**RECORD EXTRACTS**
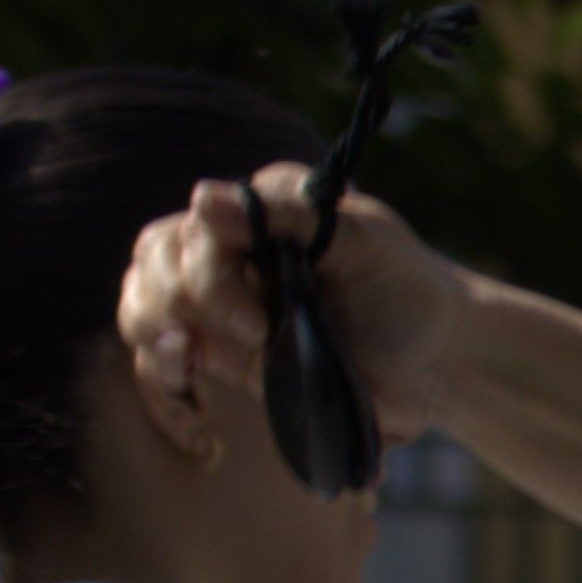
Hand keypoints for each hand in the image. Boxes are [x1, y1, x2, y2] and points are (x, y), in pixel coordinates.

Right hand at [122, 168, 475, 471]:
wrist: (437, 360)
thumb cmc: (408, 289)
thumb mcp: (366, 242)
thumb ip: (291, 217)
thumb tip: (201, 199)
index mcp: (263, 208)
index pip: (195, 229)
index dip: (208, 274)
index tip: (259, 320)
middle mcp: (231, 247)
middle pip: (154, 261)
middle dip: (175, 300)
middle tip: (247, 337)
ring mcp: (220, 301)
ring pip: (143, 302)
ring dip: (152, 330)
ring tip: (185, 359)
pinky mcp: (222, 350)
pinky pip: (160, 355)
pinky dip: (156, 372)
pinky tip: (180, 384)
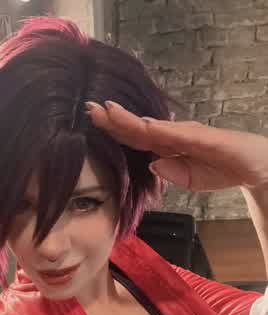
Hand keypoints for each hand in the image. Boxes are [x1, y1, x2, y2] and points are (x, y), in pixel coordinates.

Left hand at [87, 101, 267, 191]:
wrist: (254, 168)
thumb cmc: (221, 170)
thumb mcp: (190, 180)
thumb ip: (171, 173)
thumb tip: (152, 165)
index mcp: (168, 146)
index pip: (135, 137)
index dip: (114, 129)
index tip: (93, 120)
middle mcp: (174, 136)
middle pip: (138, 127)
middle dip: (113, 118)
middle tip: (89, 108)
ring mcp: (188, 135)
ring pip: (153, 127)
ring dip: (129, 119)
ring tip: (108, 110)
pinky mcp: (204, 139)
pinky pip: (178, 135)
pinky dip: (160, 130)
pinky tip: (143, 125)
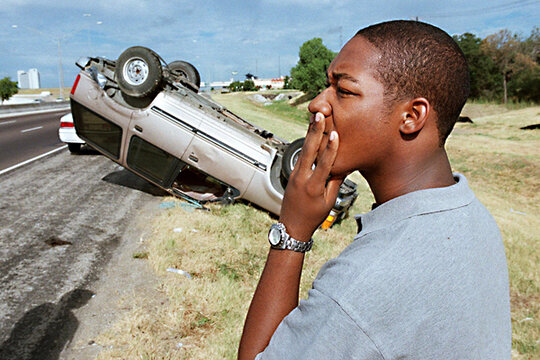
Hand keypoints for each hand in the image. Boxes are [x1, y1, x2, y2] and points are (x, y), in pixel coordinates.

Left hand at [279, 112, 343, 241]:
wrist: (292, 226)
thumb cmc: (313, 216)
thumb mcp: (329, 201)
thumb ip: (335, 181)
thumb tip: (343, 164)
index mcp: (314, 187)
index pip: (324, 164)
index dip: (331, 148)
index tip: (336, 134)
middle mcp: (302, 178)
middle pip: (309, 151)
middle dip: (314, 132)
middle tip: (319, 115)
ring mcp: (294, 175)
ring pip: (303, 150)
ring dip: (310, 133)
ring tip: (314, 117)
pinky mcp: (291, 174)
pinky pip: (301, 155)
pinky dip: (307, 143)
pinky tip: (311, 132)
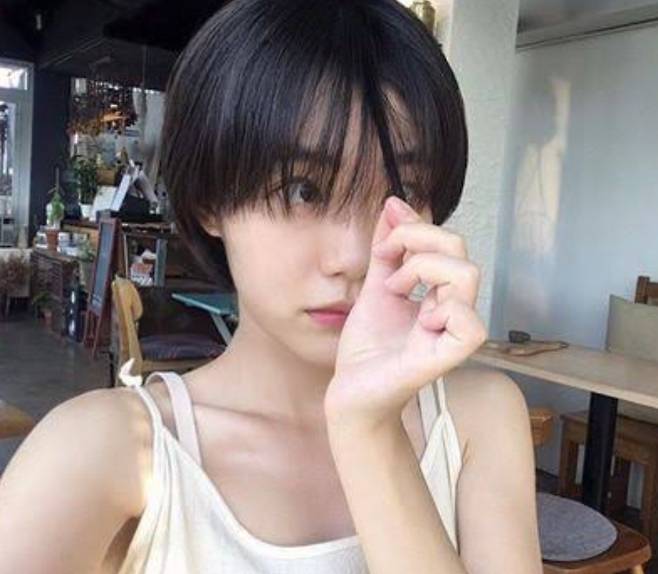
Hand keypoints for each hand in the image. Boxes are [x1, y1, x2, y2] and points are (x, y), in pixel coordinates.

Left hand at [324, 195, 486, 430]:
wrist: (351, 389)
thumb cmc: (368, 347)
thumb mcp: (375, 286)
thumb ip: (386, 248)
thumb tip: (394, 204)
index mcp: (438, 290)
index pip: (448, 241)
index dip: (416, 227)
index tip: (384, 240)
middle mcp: (452, 307)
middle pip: (460, 249)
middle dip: (417, 241)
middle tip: (388, 266)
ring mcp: (452, 332)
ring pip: (467, 275)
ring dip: (424, 270)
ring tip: (397, 289)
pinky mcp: (447, 357)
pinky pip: (470, 324)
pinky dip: (443, 310)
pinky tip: (420, 320)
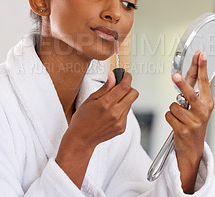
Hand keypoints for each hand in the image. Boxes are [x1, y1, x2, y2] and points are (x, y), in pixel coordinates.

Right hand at [56, 71, 137, 187]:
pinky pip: (126, 113)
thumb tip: (113, 76)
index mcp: (106, 104)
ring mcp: (120, 122)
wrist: (81, 139)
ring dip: (124, 99)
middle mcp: (115, 113)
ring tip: (110, 103)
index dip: (127, 78)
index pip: (124, 87)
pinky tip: (110, 113)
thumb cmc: (82, 118)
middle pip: (133, 94)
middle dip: (129, 88)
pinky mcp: (122, 128)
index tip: (126, 74)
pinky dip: (121, 110)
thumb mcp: (90, 99)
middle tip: (119, 87)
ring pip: (130, 103)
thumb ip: (105, 87)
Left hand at [165, 50, 213, 192]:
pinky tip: (177, 124)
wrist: (193, 149)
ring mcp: (194, 122)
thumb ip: (199, 91)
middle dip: (182, 84)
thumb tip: (200, 73)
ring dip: (173, 110)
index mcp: (208, 104)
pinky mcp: (184, 130)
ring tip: (180, 117)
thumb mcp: (201, 109)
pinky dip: (169, 118)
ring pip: (174, 105)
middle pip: (190, 94)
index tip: (200, 55)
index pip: (204, 82)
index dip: (202, 67)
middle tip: (174, 75)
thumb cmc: (195, 125)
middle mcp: (203, 112)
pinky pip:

**TASK INSTRUCTIONS**
For the listing above, find how many lines hold the word "wrist". Only the number should be written.

**REPLY**
6